MeterAreice Kaiser has published a book that has received a lot of attention, including “The Discomfort of Modern Mothers”. The author analyzes the young 21st century’s motherhood concerns in a mixture of personal experience reports and historical side-views. Mothers are a stepping stone, but Caesar’s vision goes further: the text is a contribution to the debate on structural disadvantages (such as “wage losses due to childbirth”), and aims to increase people’s awareness of caring for children, the elderly, and the disabled. Here comes it.
Many things sound familiar. For example, some people criticize that women in partnerships are usually responsible for the little things in daily life, and mothers are usually classified online as super-working moms, asexual Marias, or delicious moms. Of course, Orna Donath’s 2015 study “Regretting Motherhood” (Regretting Motherhood) should not be missed, which interviewed women who regretted having children.
Poor reference material or no reference material at all
Kaiser’s suggestion for more family-friendliness is so common and can reach a consensus, almost no one would object: more time for family, friends, culture, fun work that does not take up too much space-and unconditional basic income. Nevertheless, there are still contradictions. Why does the ideal of millennials read like a part-time wife a week, with the state playing the role of provider? How does the vague anti-capitalist stance combine with the described intensive use of capitalist flagship products, namely the dating app and its permanently optimized erasure technology?

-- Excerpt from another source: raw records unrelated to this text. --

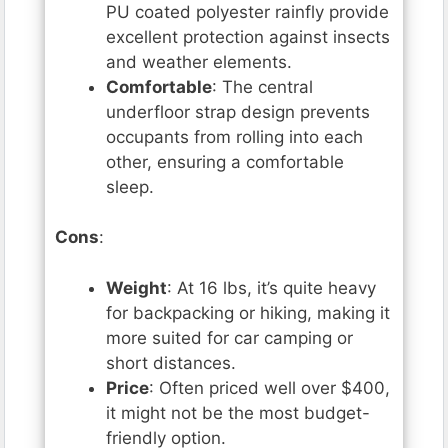
PU coated polyester rainfly provide
excellent protection against insects
and weather elements.
Comfortable
: The central
underfloor strap design prevents
occupants from rolling into each
other, ensuring a comfortable
sleep.
Cons
:
Weight
: At 16 lbs, it’s quite heavy
for backpacking or hiking, making it
more suited for car camping or
short distances.
Price
: Often priced well over $400,
it might not be the most budget-
friendly option.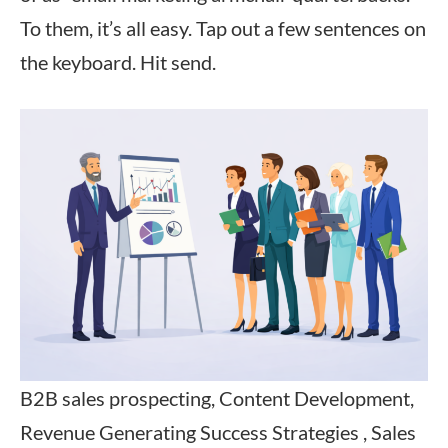
To them, it’s all easy. Tap out a few sentences on
the keyboard. Hit send.
B2B sales prospecting, Content Development,
Revenue Generating Success Strategies , Sales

However, the reason why this book is not convincing is not just because of the content. If you follow the endnotes, you will find that in some places, the foreign text without quotation marks is copied verbatim or almost verbatim, and this citation is insufficient, sometimes even without citation. Some examples: Kaiser cited Johanna Haarer’s 1934 book “The German Mother and Her First Child”, which was published until 1987 under the title “Mother and Her First Child.”
Many inaccuracies
Your source is not the book itself, but Zeit-Magazin on 39/2019, which published an interview with Haarer’s daughter Gertrud Haarer. Kaiser not only copied the passages from the Haarer book cited by Zeit-Magazin, but also copied the transitions of the Zeit author. Kaiser said: “In it, Haarer advocated strict and relentless child-rearing from the beginning: mother and child should be separated immediately after delivery, and the child should be handed over to the mother in the delivery bed,’just for breastfeeding’.” Zeit-Magazin You can read: “And she has advocated strict education of children from the beginning. Mother and child should be separated immediately after delivery, and the child’only breastfeeds the mother’ during the puerperium.”
Later, Caesar briefly described the situation of the East German mother, which is almost identical in text to the two unmentioned texts. The first part is similar to Hedda Nier’s “East German mothers are more often employed” published by Statista on October 2, 2019 as an interpretation of the statistics of the Federal Ministry of Economic Affairs and Energy.The following part is almost identical to the report “East and West Germany’s Family Policy and Its Long-term Impact” by Anke Domscheid-Berg The date is November 9, 2016 and can be found on the website of the Heinrich Böll Foundation.